This pension would be based on your final pensionable salary and pensionable service at the date of retirement. The Group also has the discretion to increase the number of years of pensionable service to the maximum you would have completed if you'd retired at normal retirement age.
After you retire, your pension will increase on 1 April each year. You can find out more in the pensioner section.
From April 2015 members of Defined Contribution (DC) schemes can choose to take as much cash from their pension savings as they like (although only 25% can be tax-free). In addition, once members reach retirement their pension savings can be taken gradually rather than all in one go.
At the moment members of Defined Benefit (DB) schemes aren't able to use their pension savings in this way without transferring them to a DC scheme.

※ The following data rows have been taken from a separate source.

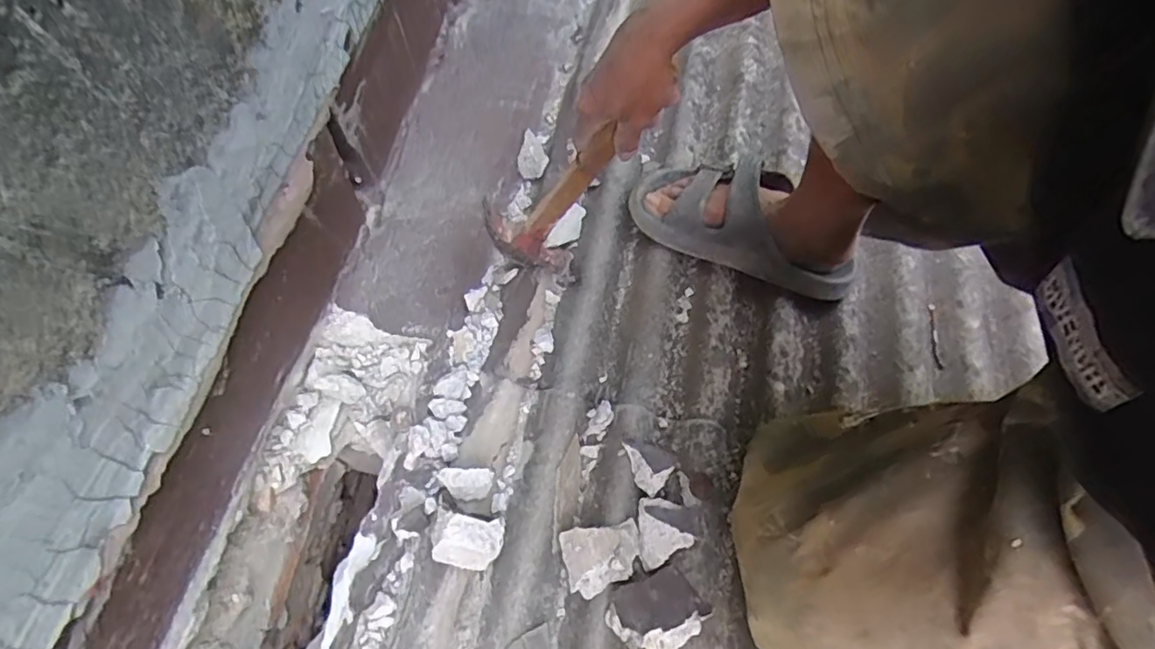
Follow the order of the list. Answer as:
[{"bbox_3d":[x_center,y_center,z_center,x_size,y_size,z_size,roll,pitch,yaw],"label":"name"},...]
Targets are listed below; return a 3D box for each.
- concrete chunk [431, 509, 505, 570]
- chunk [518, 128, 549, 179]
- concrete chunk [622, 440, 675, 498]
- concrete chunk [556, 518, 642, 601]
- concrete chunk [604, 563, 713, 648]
[{"bbox_3d":[-0.095,0.188,0.509,0.058,0.038,0.045,9,76,2],"label":"concrete chunk"},{"bbox_3d":[-0.055,-0.217,0.750,0.039,0.014,0.067,13,76,3],"label":"chunk"},{"bbox_3d":[0.065,0.133,0.566,0.053,0.035,0.040,44,80,10],"label":"concrete chunk"},{"bbox_3d":[0.023,0.203,0.512,0.068,0.034,0.056,-15,76,-4],"label":"concrete chunk"},{"bbox_3d":[0.066,0.240,0.489,0.072,0.037,0.064,-37,79,-9],"label":"concrete chunk"}]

Before 6 April 2016, the State Pension was made up of the Basic State Pension (BSP) and the State Second Pension (S2P). From 6 April 2016, this was replaced by a new flat-rate State Pension.
Before 6 April 2016
This pension was payable in addition to your pension from the Scheme. The amount of the Basic State Pension depended on your history of National Insurance contributions.
All members of the Group's Defined Benefit (DB) pension schemes under State Pension age were contracted out of the S2P on a salary-related basis. This means that instead of receiving this additional state benefit, benefits for members and their spouses must broadly match or be better than what they would have received from the S2P.
If you're a member of one of the Group's DB Schemes, and you built up pension before 5 April 1997, your pension from the Scheme includes an element of Guaranteed Minimum Pension (GMP).
For pension built up from 6 April 1997 onwards, the Actuary had to certify that the Scheme had passed the 'reference scheme' test in order for it to be allowed to continue.
After 6 April 2016
The BSP and the S2P has now been replaced by the new State Pension. This is a single tier system. This means that members who were contracted out, and paid a lower rate of National Insurance contributions as a consequence, now pay the full National Insurance amount.
To get the new State Pension, you'll usually need at least 10 qualifying years on your National Insurance record. To get the full new State Pension, you'll need 35 qualifying years.
If you reach State Pension age (SPA) after 6 April 2016 but have accrued benefits before 6 April 2016, you will have a 'starting amount'. This is the higher of:
The amount you would have got under the 'old' State Pension rules
The amount you would have got if you'd been under the new State Pension rules for your entire working life
Your starting amount will include a deduction if you were contracted out of the S2P.
If your starting amount is less than the full new State Pension, you may be able to build up more State Pension by adding more qualifying years of National Insurance to your record.
If your starting amount is more than the new full State Pension, the difference is called a 'protected payment'. This will be paid on top of the new State Pension and will increase each year in line with inflation.
The State Pension age (SPA) is changing:
The SPA for women will gradually increase to 65 by November 2018 and again to 66 between December 2018 and October 2020.
The SPA for men will gradually increase from 65 to 66 between December 2018 and October 2020.
You can find out more about the State Pension on the government's website.
The State Pension Deduction is a deduction that may be made to your Scheme pension to take account of the payment of the BSP. You’ll be contacted if this applies to you, and it will only apply if you joined the Scheme after June 1974. The State Pension Deduction is calculated using your pensionable service up to 31 March 1997 and fixed when you actually leave the Scheme, based on the level of BSP applicable at the time. It applies from SPA, when you start to receive your BSP.